Work request 1:
In the passage on getting organized, what does the author recommend as a first step?

** Opening Passage to read block **

Too often, we think of “getting organized” as a one-approach-fits-all endeavor, which leads people to accumulate calendars, planners, and journals. In a burst of determination, we use them for a short period of time and then set them aside when it turns out that they don’t actually help.
So instead of going shopping for the latest planning tool, take the time to identify your biggest time-use issue.
As a first step, I recommend time tracking to gather data on how you are spending your days. However, many people seem to have an aversion to time tracking and never make it past that step. If you’re one of those people, you can also start by simply thinking about how you feel about your time. Do you feel overworked but essentially in control? Or is the feeling more of being overwhelmed by the work you need to do? Do you feel like you can’t catch up on your to-do list? Or do you have all the necessary balls in the air, but feel worried that you’re going to drop a few?
Once you’ve teased out the type of time-use stress you’re feeling, think about how you might solve the problem.

** Closing Passage to read block **
** Opening Data block **

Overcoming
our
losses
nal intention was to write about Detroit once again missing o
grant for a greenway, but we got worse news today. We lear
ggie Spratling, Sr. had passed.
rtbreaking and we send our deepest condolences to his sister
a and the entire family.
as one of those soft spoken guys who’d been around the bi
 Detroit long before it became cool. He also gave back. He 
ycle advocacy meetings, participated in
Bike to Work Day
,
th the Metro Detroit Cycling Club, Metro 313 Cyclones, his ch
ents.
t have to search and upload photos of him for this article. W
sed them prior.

** Closing Data block **
** Opening Data block **

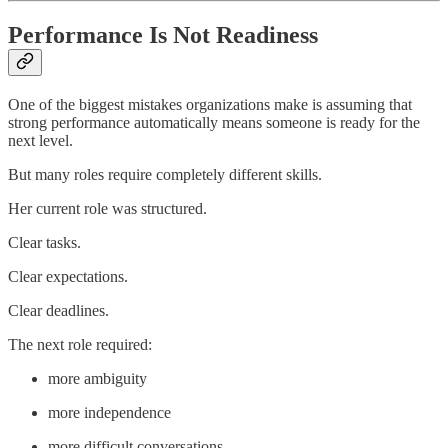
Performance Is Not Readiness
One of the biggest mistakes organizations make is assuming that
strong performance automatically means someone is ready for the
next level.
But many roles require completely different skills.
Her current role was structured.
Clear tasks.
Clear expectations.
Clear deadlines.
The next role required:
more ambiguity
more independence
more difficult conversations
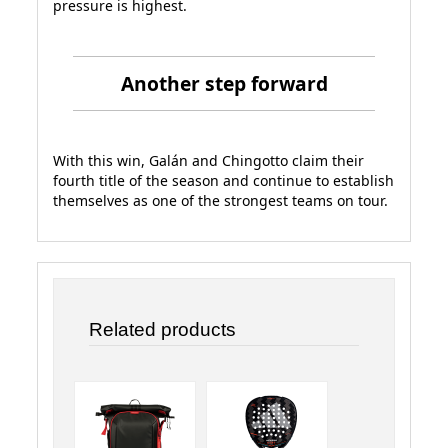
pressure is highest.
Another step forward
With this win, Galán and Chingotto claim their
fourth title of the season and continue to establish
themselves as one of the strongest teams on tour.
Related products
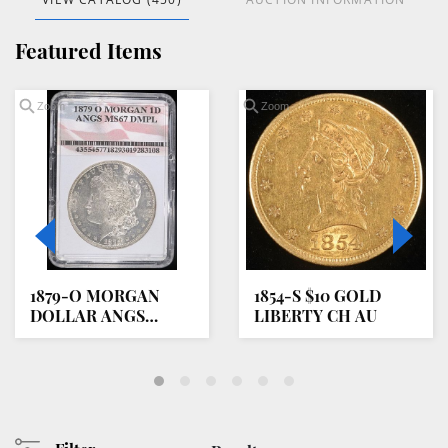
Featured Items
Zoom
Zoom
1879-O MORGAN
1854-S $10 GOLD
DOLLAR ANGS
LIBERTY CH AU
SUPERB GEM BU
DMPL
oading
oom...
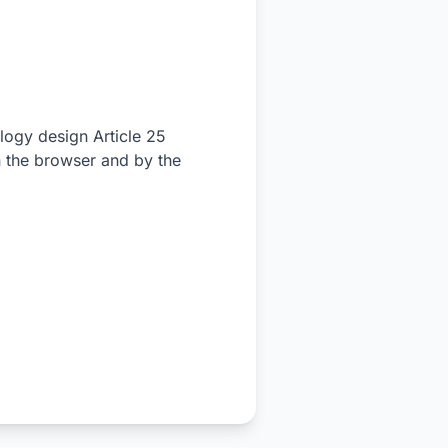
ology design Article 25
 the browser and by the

** Closing Data block **

Work request 2:
From the entries, copy the lines word for word, starting at the line that contains "Featured Items" and ending after the line that contains "the browser and by the". Leave out the pictures.

Written answer 1:
Time tracking, to gather data on how you are spending your days.

Written answer 2:
Featured Items
Zoom
Zoom
1879-O MORGAN
1854-S $10 GOLD
DOLLAR ANGS
LIBERTY CH AU
SUPERB GEM BU
DMPL
oading
oom...
ology design Article 25
 the browser and by the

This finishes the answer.